Coup: U.S. to hold Niger military junta accountable for detained leader’s safety

The United States would hold the junta that took power in Niger Republic accountable for the safety of democratically elected President Mohamed Bazoum, his family, and detained members of the government.


“The United States joins the Economic Community of West African States (ECOWAS) in calling for the restoration of constitutional order in Niger,” U.S. Secretary of State Antony Blinken said in a statement.


The United States recently paused certain foreign assistance programs for Niger after the military junta overthrew the democratically elected president.


West Africa’s regional bloc on Thursday ordered the activation of a standby force for possible use against the junta that took power in Niger in July.

It said it wanted a peaceful restoration of democracy but all options, including force, were on the table.

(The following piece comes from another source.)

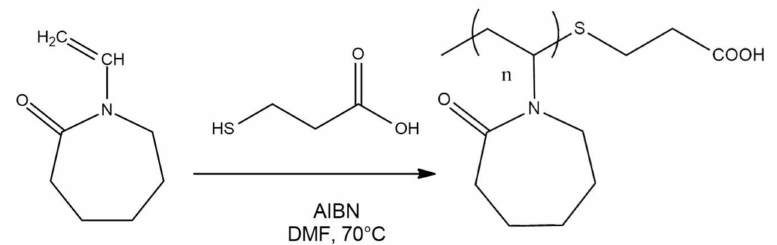
Figure 1. Synthesis of PNVCL-COOH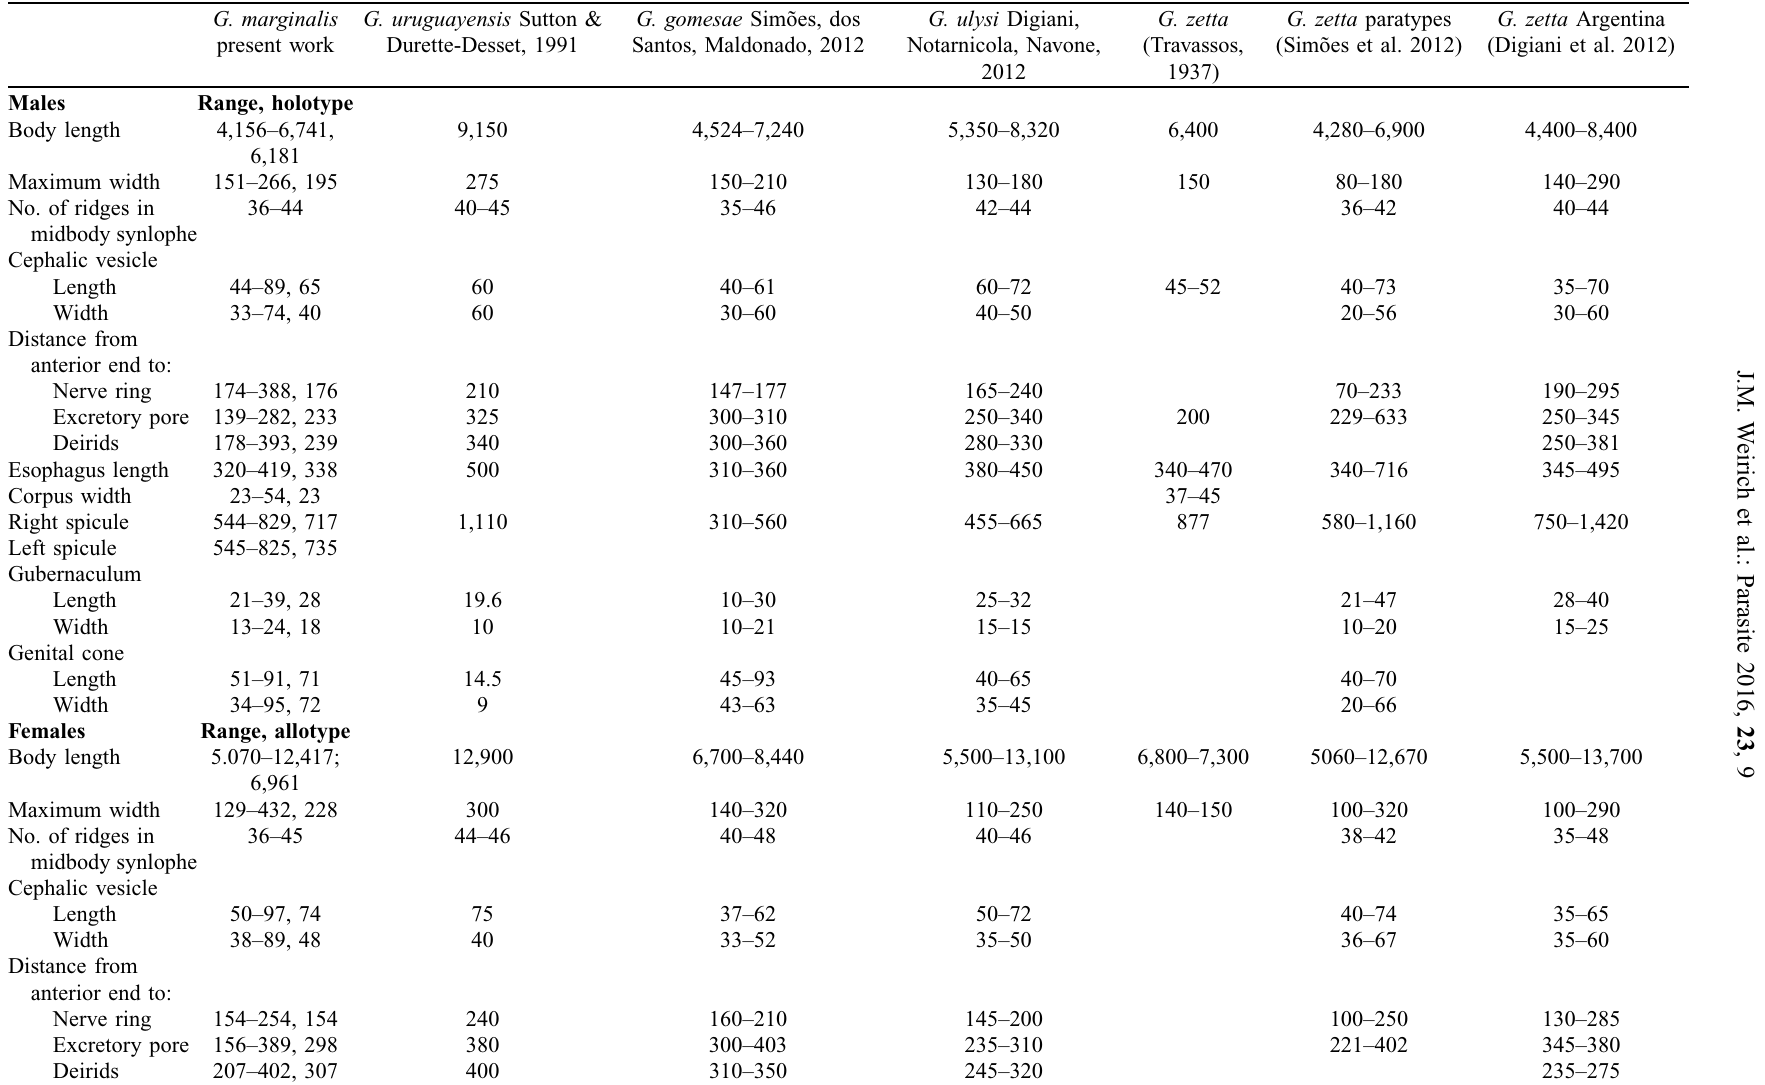
Table 1. Comparative measurements of diagnostic traits for males in Guerrerostrongylus Sutton and Durette-Desset, 1991. For G. marginalis the range is followed by measurements of the type. Values in parentheses include structures measured in three paratypes of G. gomesae . All measurements are in l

According to Blinken, the United States appreciates the determination of ECOWAS to explore all options for the peaceful resolution of the crisis.


The threat of an invasion, though not specific, raises tensions in and around Niger, a uranium producer that until the coup, was an important ally of the West in the fight against Islamist insurgents devastating the Sahel region.


The junta, which seized power on July 26, had defied an Aug. 6 deadline to stand down set by ECOWAS, instead closed Niger’s airspace and vowing to defend the country against any foreign attack.


The bloc pledged to enforce sanctions, travel bans and asset freezes on those preventing the return to power of Bazoum.